OK, that is all very nice, you can add up all those stakes (trying to do a sum of the parts calculation) in the main parts and say, well that is worth a lot more than the market affords Naspers here locally. Why do you think that is? Well, there are many a holding company who trade at a discount to their NAV. So do not fight the collective wisdom of the market and say, well they should know better. The price of the stock is currently 350 ZAR, and has been much higher, in fact it has topped 400 ZAR a share this year. This year the performance has been less than stellar. Pretty weak actually, but that is what is up this year for most of the market!!
The outlook, well, cautious: "Indications are that overall revenue growth should remain fairly robust over the next six months. By contrast, and as previously warned, growth of the profit line will be affected by an acceleration of organic development spend in several of our businesses. We continue to believe that this strategy is sound and will stimulate long-term growth."

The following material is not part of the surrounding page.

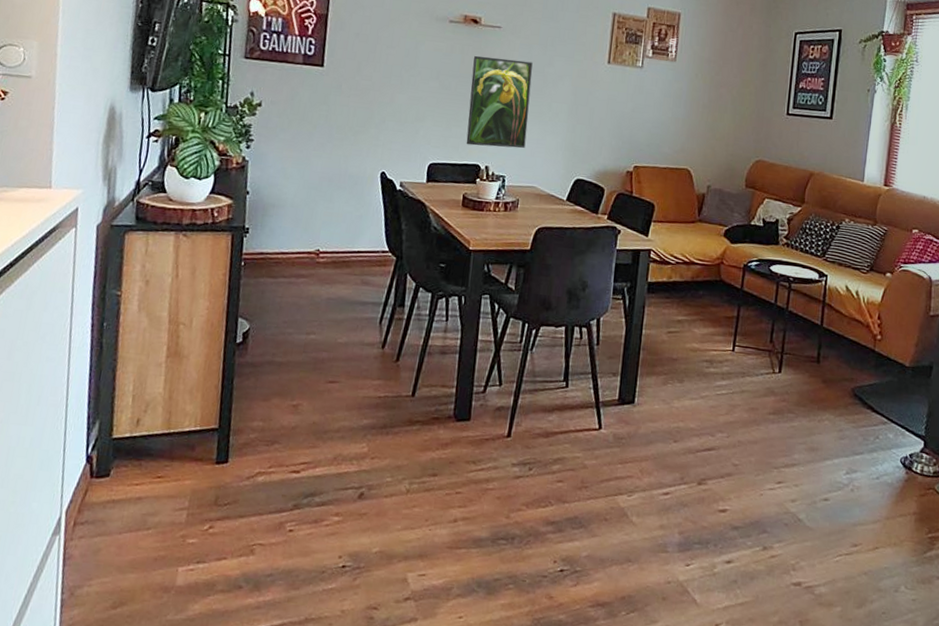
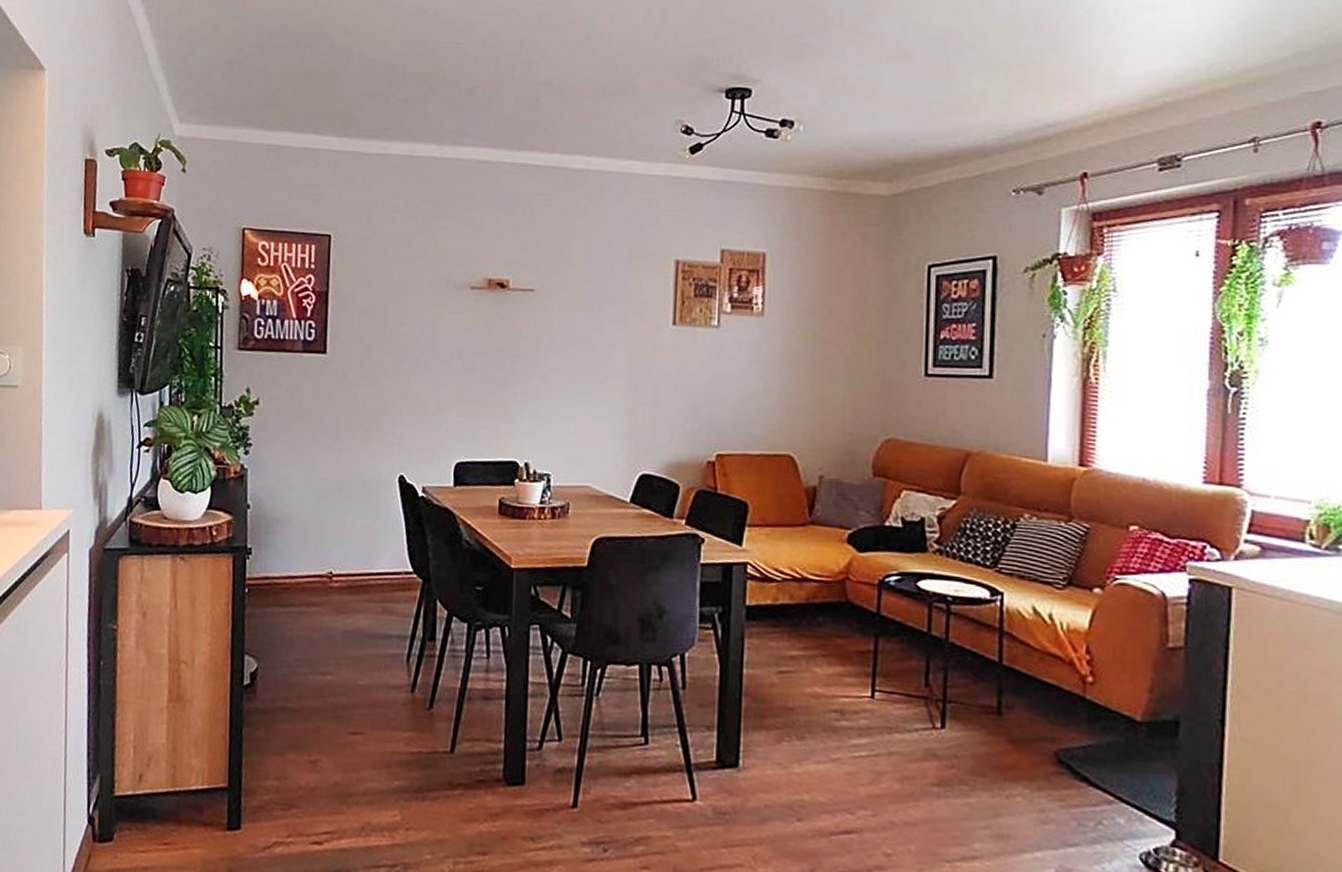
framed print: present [466,55,533,149] -> none [499,327,577,439]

A strange way to end off, but what is Naspers? Or rather, how should you classify this business? I think once who have seen through the haze, you would see that it is an emerging market (Russia, China, Turkey, Brazil, India, South Africa, amongst others) internet business with a solid and growing pay TV business across the African continent! And those markets are set to grow far faster than developed market. Happy to be owners of the stock, there might be some time until there is any "real action", but we would continue to advise that one remains in accumulate mode!